Round And Round/Ratt
Then the Serpent? Then I see Kyle's marking? I loved it. Now I know. Yet my issue is that namesake still? I said to God, it's not you. It's not Kyle it's your namesake I have an issue with? Then Solomon's ring and only we have the power to lift the Gin? What happens when those fault lines shift God? Every time I talk to him, it gets beautiful. Then sad and heartbreaking. Hope soars then after a little while as I get closer to the Truth Hope falls God. How do I tell him this without sounding like I'm the big bad wolf standing at his door. I didn't want anything the first time I knocked, except to tell him the Truth. Everything has grown so much God. How do I tell him the Truth behind the burdens I carry? It's not Him. Not at all. It's all this. Who you are to me? Who he is to me? I admit I'm still a smig resentful that I think he's gonna get some kind of Highlander zap. Bam! He gets it all in one clean swoop. I have had three years and a lifetime of pain. All I ever wanted was Love and my family. Nothing more. Nothing less. To me it doesn't get any better than that.
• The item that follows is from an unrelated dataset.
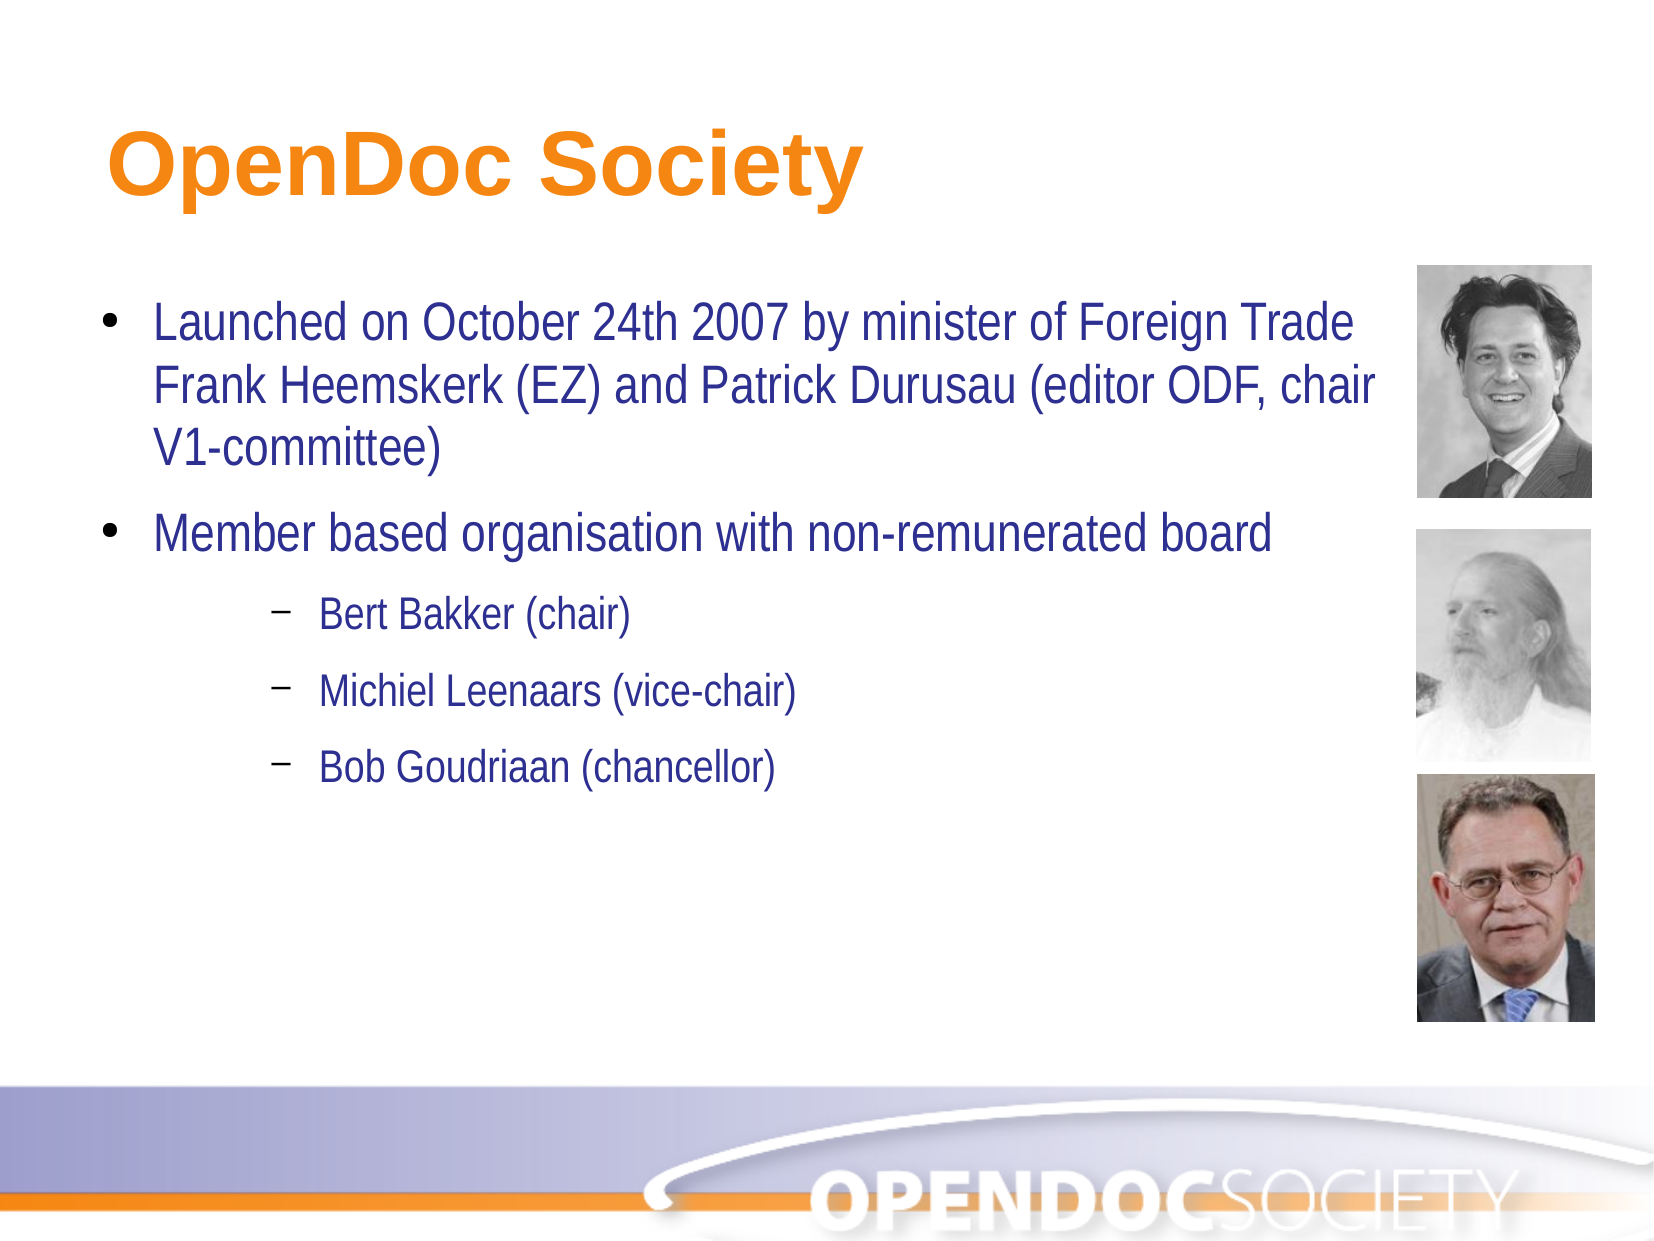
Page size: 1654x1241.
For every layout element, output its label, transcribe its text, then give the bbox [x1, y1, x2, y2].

title OpenDoc Society [106, 108, 1595, 219]
list Launched on October 24th 2007 by minister of Foreign Trade Frank Heemskerk (EZ) and Patrick Durusau (editor ODF, chair V1-committee) Member based organisation with non-remunerated board Bert Bakker (chair) Michiel Leenaars (vice-chair) Bob Goudriaan (chancellor) [82, 290, 1388, 1152]
picture [0, 0, 1654, 1241]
Hollowed be Thy Name/Iron Maiden
I find him. It took me three years to accept this. How do I tell him? How do I tell him that someday, I don't know when, tomorrow, next week, next month, next year? I don't know when but someday we are gonna have to lift the Gin off of his head and clean up this rock? We are gonna have to take it back, so our children and grandchildren can continue on. He has the heart in him I see. The drive God I see that. I see why he was chosen. I always knew why he was chosen for the human race? Just not me. How do I tell him I'm the second coming? I'm the New Jesus Christ? I'm the 01 the Holy Mother back for her beasties? That he is the other half of me? I'm fire and he's water. I'm justice and he's balance.